19. A computer-readable medium having instructions therein, executable by a computer having at least one partition to perform the method of adding input/output (I/O) capacity to a newly activated partition in a partitioned computer system, the method comprising: determining a first fixed amount of I/O to be added to the newly activated partition; determining a number of active computer partitions that are currently allocated an amount of I/O; dividing the first fixed amount by the number of active computer partitions to calculate a reduction amount; reducing an amount of I/O in every partition by the reduction amount; and adding the first fixed amount of I/O to the newly activated partition; whereby the new partition receives an allocation from the active partitions.

20. A computer-readable medium having instructions therein, executable by a computer having at least one partition to perform the method of allocating input/output (I/O) usage in a partitioned computer system, the method comprising: establishing a system-wide limit for I/O usage; and activating a portion of the system-wide I/O limit for use in each computer partition, wherein the activation is performed via an object library that manages licensing to verify activations; allowing a computer partition to utilize the activated portion of I/O; and measuring I/O utilization and limiting I/O use on a partition level to meet the system-wide limit.

21. The computer-readable medium of claim 20, wherein the step of activating a portion of the system-wide I/O limit comprises using an I/O key, wherein the I/O key provides a specific license.
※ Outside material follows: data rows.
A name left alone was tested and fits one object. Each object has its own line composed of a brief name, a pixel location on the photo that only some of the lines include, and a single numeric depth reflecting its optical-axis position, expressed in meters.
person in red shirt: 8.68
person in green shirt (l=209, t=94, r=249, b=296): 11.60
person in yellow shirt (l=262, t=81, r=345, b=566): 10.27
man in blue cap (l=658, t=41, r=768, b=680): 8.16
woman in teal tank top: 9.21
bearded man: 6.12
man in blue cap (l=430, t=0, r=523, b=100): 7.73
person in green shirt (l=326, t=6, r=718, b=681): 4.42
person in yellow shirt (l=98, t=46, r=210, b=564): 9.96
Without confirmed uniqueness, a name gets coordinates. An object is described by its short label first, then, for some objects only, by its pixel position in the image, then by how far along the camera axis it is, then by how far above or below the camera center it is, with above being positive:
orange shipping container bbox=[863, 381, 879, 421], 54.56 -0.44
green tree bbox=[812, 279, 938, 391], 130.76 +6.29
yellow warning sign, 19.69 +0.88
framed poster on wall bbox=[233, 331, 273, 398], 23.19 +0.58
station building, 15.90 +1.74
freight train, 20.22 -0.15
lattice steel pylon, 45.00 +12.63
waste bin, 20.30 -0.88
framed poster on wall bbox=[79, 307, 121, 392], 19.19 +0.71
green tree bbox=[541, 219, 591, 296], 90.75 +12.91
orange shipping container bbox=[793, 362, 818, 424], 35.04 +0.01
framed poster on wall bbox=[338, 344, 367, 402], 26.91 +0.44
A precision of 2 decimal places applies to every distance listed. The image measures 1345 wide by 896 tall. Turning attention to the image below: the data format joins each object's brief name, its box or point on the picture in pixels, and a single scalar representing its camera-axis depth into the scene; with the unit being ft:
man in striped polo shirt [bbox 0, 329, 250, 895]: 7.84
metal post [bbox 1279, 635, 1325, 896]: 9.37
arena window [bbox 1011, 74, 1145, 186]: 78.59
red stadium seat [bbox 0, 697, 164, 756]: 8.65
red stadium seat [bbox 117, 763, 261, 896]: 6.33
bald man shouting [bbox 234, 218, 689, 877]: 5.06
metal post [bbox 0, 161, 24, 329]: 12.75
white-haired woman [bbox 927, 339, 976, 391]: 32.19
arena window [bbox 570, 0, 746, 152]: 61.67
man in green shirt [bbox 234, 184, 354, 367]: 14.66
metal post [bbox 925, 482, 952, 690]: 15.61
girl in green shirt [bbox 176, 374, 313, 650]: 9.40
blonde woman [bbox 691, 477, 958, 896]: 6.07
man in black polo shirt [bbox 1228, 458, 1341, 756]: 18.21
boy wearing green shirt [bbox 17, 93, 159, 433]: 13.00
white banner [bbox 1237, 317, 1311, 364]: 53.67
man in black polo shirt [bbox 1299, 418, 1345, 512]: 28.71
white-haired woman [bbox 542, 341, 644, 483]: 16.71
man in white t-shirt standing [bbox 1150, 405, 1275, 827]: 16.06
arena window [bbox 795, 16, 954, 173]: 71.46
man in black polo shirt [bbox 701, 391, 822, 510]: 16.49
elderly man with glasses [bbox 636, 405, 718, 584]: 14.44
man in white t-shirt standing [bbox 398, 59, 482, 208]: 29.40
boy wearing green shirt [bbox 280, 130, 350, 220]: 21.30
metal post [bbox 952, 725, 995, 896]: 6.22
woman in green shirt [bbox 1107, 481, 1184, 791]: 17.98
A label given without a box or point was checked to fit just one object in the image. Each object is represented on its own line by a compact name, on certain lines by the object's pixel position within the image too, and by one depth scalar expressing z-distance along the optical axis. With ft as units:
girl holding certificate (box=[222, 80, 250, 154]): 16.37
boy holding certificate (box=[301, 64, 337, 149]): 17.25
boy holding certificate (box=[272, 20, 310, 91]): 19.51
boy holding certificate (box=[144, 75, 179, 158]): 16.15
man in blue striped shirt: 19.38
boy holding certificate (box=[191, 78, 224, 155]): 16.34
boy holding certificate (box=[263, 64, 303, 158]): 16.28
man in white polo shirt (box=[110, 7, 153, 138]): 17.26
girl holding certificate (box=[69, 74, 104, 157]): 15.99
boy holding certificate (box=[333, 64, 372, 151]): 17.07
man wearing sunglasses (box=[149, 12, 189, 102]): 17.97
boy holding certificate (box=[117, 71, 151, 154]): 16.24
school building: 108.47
22. A computer-readable medium having instructions therein, executable by a computer having at least one partition to perform the method of balancing input/output allocation between two computer partitions in a computer system, the method comprising: accessing from a first partition, a current I/O allocation of a second partition; adding a current I/O allocation of the first partition to the current allocation of the second partition to find a combined allocation; dividing the combined allocation evenly between the first and second partitions and communicating the divided allocation to the first and second allocations; and establishing the divided allocation as a new I/O limit within the first and the second computer partitions.

23. The computer-readable medium of claim 22, further comprising: detecting an unallocated portion of I/O resource available within the computer system; distributing the unallocated portion of I/O resource evenly between the first partition and the second partition.